There is a real messiness to this that you dont see in modern movies. The background is just dusty vacant lots and rickety fences that look like they would give you a splinter just by looking at them.
It is much more frantic than something like Forgotten Sweeties. While that one feels a bit more put together, this one feels like the director just let a bunch of kids loose and hoped nobody got hurt.
One kid in the background spends a whole scene just trying to keep his pants up. It is hilarious but I am pretty sure it was not supposed to be the focus of the shot.
The race itself is pure chaos. The cars are falling apart and the editing is so jumpy that sometimes you aren't sure who is winning or even what direction they are going.
Mickey Rooney has this energy that is honestly kind of exhausting to watch. He is always moving, always gesturing, always trying to be the boss of everyone else in the frame.
I noticed that the intertitles—the text on screen—try way too hard to sound like 'kid talk.' It comes off a bit strange when you read it now, like a robot trying to pretend it grew up in a 1920s alleyway.
The ending is very abrupt. They finish the race and then the movie just sort of... stops.
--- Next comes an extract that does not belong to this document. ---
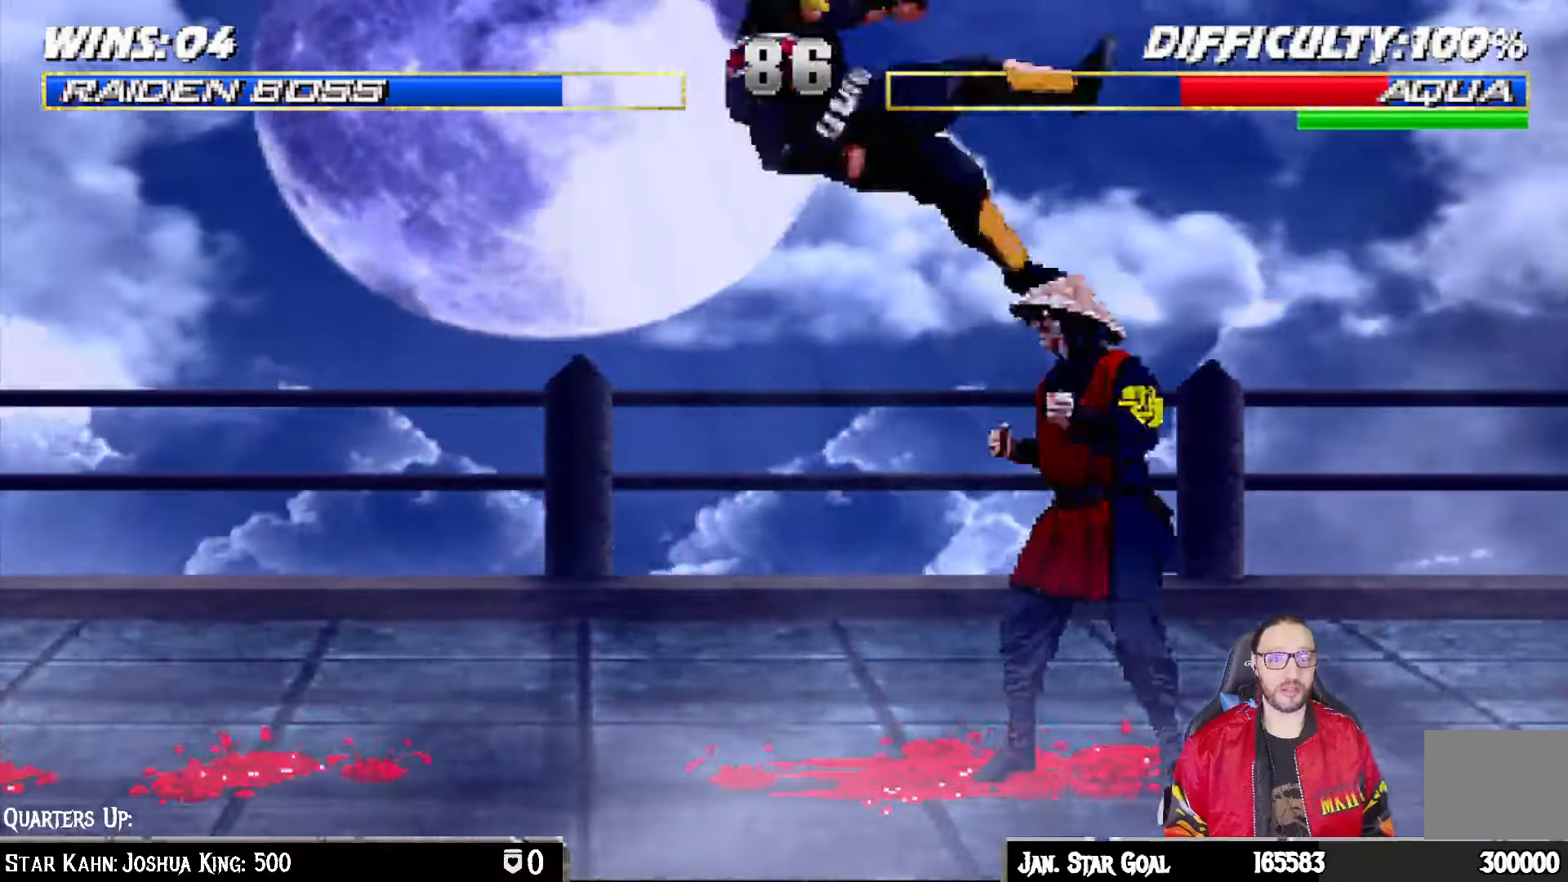
{"buttons": ["L1", "DPAD_UP", "DPAD_LEFT"], "left_stick": "center", "right_stick": "center", "events": [[250, "SQUARE", "down"], [333, "DPAD_UP", "down"], [350, "DPAD_UP", "up"], [367, "DPAD_LEFT", "up"], [383, "L1", "up"], [433, "SQUARE", "up"], [467, "DPAD_LEFT", "down"], [467, "L1", "down"], [483, "DPAD_UP", "down"]]}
No real big lesson or anything, just a 'well, that happened' kind of vibe.
It is not a masterpiece of cinema. It is barely a coherent story if I am being honest.
But it has this weird, raw energy that is hard to find now. It is just kids being loud and fast and wearing clothes that are four sizes too big.
I enjoyed it more than A Wild Goose Chase because at least the stakes felt real to the kids. Even if the stakes were just a trophy made of tin cans or whatever.
If you like seeing the very start of a massive Hollywood career, it is worth a look. Otherwise, it is just a funny relic of a time when we thought putting kids in danger for a laugh was a great afternoon.
The way Mickey tilts his hat is probably the most professional thing in the whole movie. Everything else is just dust and shoving.